I have lived here 18 years and I have a 'dual nationality' daughter ;)
Strangerland
Heh, people getting all freaky about the term hafu, ignoring the fact that the hafu themselves for the most part embrace it. From the article:
M3M3M3
These days people tend to associate the word race exclusively with the color of your skin or other physical features but strictly speaking the definition of race is not that narrow. Google's defintion of race is:
So I think it's fair to say that there is a 'Japanese race', even if it sounds like something out of a 19th century eugenics textbook.
Dazz Dozier
I hate when people, like towingtheline above, tell us what term to use. Me thinks he's another proponent of that pretentious term "double". Words have no power unless you give them power to be negative or positive. Prima facie, the term ハーフ (haafu) is not negative, it's just a term to describe someone in Japan who has one Japanese parent.
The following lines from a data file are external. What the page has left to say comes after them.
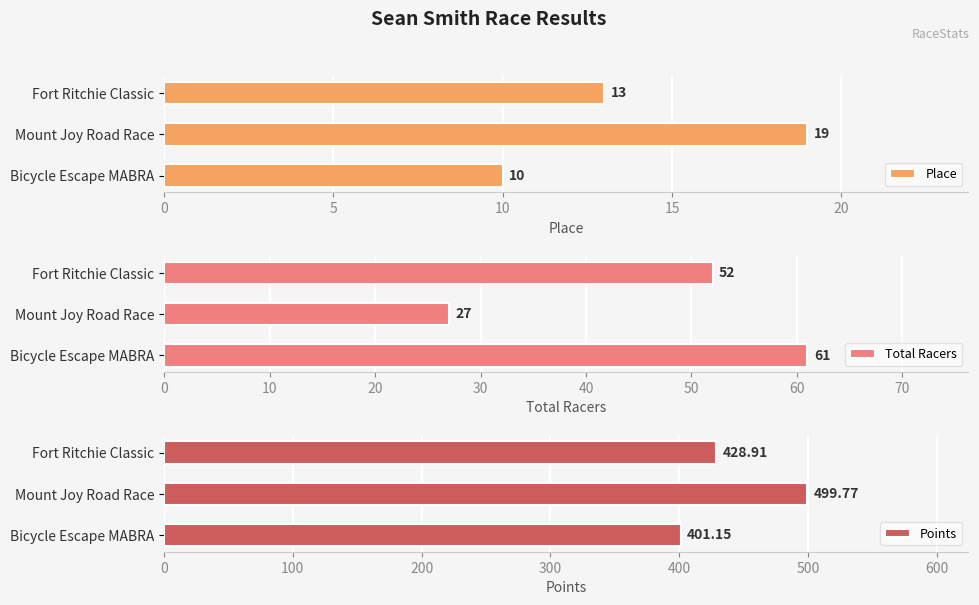

Which category has the lowest value in the Place series?

Bicycle Escape MABRA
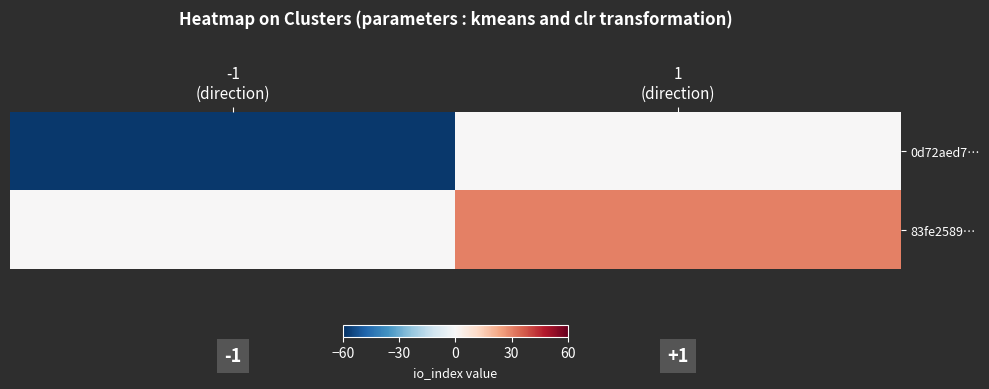

Reading left to right, what are all the values shown in this chart?

0d72aed7…: -1
(direction)=-58	1
(direction)=0
83fe2589…: -1
(direction)=0	1
(direction)=30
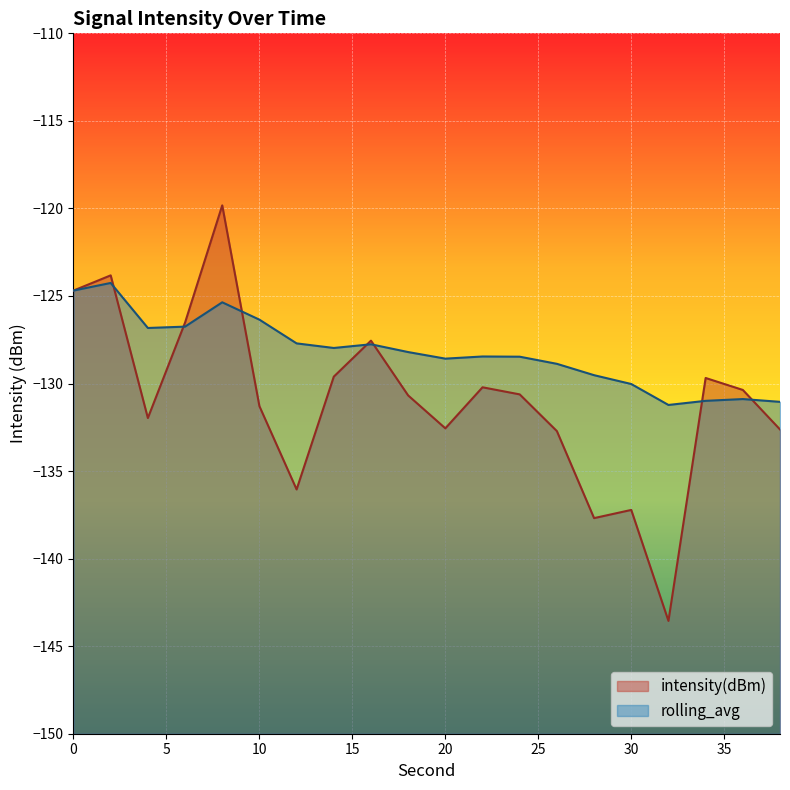

Count the number of data series in this chart.

2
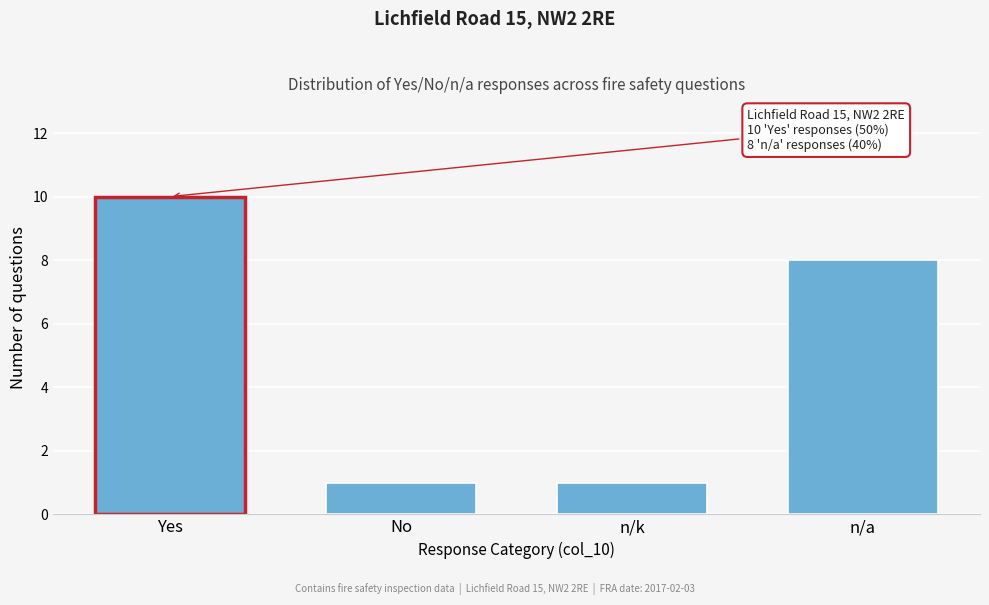

Reading left to right, transcribe all the data shown in this chart.

Yes=10	No=1	n/k=1	n/a=8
If a person is offended by it more than likely it's because that person's parent is pushing for double. :D
Not to say it cannot be said with disdain like the word "gaijin". That's another topic but it resonates closely because many are offended by it like their language doesn't have an equivalent that they've likely used, e.g. foreigner.
Having lived in Japan 20 years, but not growing up there, I found it fascinating to meet so many other haafu from various parts of the world and met a couple who became my best friends, like a younger brother I never had but always wanted, who could relate to sooooo many things growing up in an international household with a Japanese mom and an American father who was most likely a former serviceman in one of the military branches but not all. Some of them have Japanese fathers and the mom was the foreign parent but we still could laugh at the commonalities and share in the good and bad things about Japan. I'm pretty sure almost all would say the GOOD far outweighs the bad when it comes to Japan.
Japan is on its way to racial tolerance, not sure about my own country, I don't have a lot of optimism it ever gets there but we can always hope!